> _Data for review_:
■ ■ ■ ■

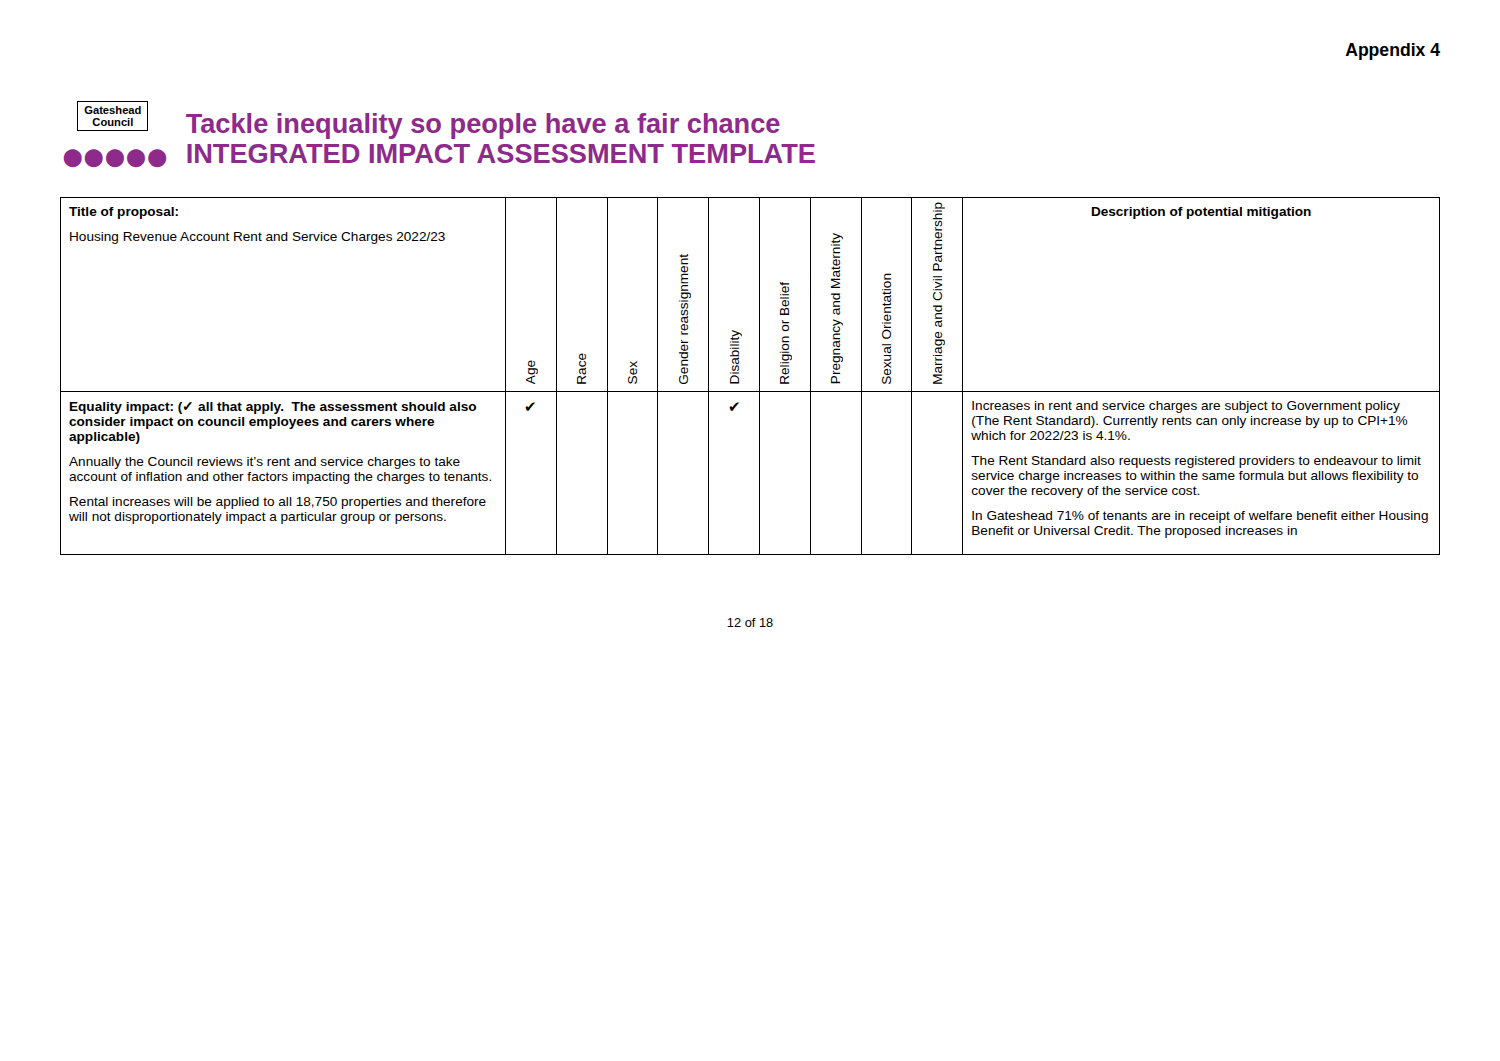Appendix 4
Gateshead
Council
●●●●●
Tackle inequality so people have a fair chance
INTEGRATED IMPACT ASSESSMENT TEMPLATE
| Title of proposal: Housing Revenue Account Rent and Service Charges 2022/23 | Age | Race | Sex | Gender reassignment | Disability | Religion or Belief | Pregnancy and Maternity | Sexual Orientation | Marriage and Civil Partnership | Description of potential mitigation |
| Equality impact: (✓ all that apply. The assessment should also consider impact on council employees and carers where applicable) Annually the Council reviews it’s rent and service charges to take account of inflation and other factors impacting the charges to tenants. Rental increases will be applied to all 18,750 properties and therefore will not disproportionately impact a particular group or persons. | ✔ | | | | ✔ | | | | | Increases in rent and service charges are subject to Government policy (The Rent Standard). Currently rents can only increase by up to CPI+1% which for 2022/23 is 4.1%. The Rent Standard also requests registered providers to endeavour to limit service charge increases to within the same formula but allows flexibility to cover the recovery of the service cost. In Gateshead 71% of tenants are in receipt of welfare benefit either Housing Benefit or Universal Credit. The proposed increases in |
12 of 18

■ ■ ■ ■

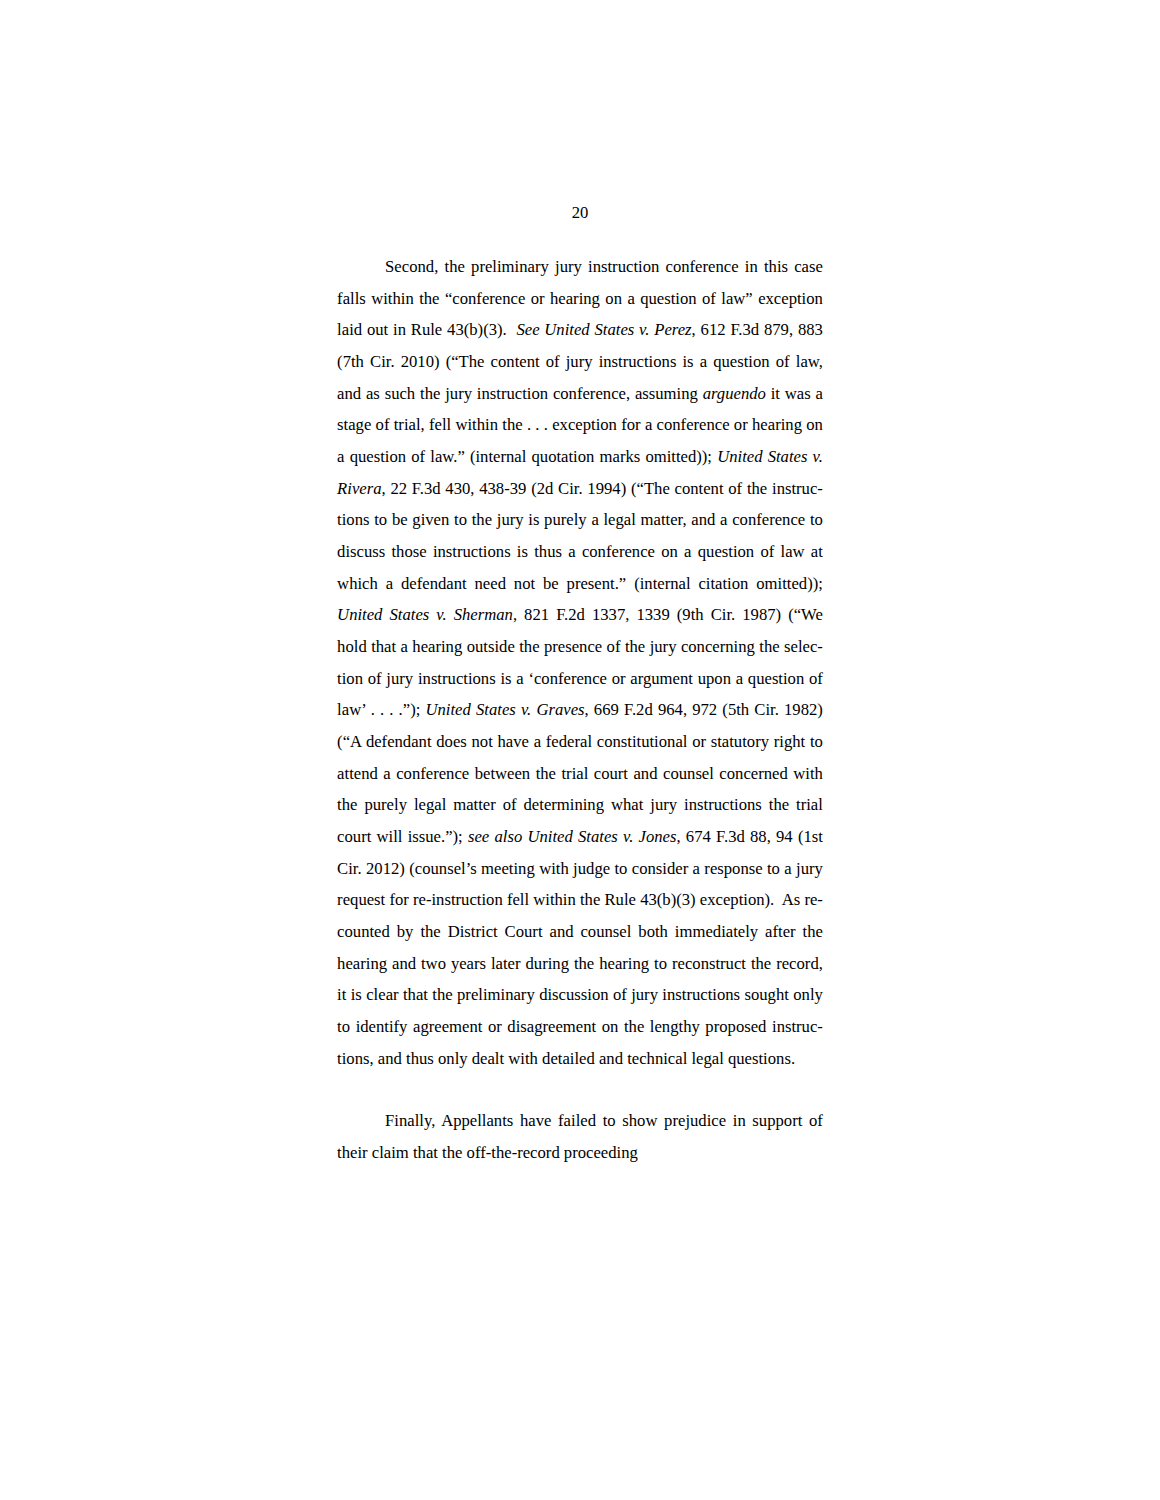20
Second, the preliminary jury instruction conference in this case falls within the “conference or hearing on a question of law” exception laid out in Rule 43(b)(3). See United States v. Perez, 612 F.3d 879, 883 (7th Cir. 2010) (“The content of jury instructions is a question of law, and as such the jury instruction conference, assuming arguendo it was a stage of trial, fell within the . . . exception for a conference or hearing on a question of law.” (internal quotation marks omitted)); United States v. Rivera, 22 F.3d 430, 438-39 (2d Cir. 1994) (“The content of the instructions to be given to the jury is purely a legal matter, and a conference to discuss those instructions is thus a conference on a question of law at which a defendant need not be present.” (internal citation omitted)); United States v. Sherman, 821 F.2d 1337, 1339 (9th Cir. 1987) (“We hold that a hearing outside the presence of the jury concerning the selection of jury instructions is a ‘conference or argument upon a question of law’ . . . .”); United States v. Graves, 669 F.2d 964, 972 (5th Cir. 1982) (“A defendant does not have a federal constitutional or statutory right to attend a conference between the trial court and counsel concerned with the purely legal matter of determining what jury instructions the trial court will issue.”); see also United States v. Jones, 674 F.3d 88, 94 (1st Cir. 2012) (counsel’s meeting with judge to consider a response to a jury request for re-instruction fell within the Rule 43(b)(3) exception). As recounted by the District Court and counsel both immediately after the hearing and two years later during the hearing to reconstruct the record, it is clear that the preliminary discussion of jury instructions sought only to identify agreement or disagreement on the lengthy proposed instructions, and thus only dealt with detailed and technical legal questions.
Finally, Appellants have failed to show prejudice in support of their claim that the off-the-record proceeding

■ ■ ■ ■

> _What to produce_: The answer is the run of lines above from the line containing "Tackle inequality so" through the line containing "potential mitigation |", copied exactly and alone.

> _Answer to this exercise_:
Tackle inequality so people have a fair chance
INTEGRATED IMPACT ASSESSMENT TEMPLATE
| Title of proposal: Housing Revenue Account Rent and Service Charges 2022/23 | Age | Race | Sex | Gender reassignment | Disability | Religion or Belief | Pregnancy and Maternity | Sexual Orientation | Marriage and Civil Partnership | Description of potential mitigation |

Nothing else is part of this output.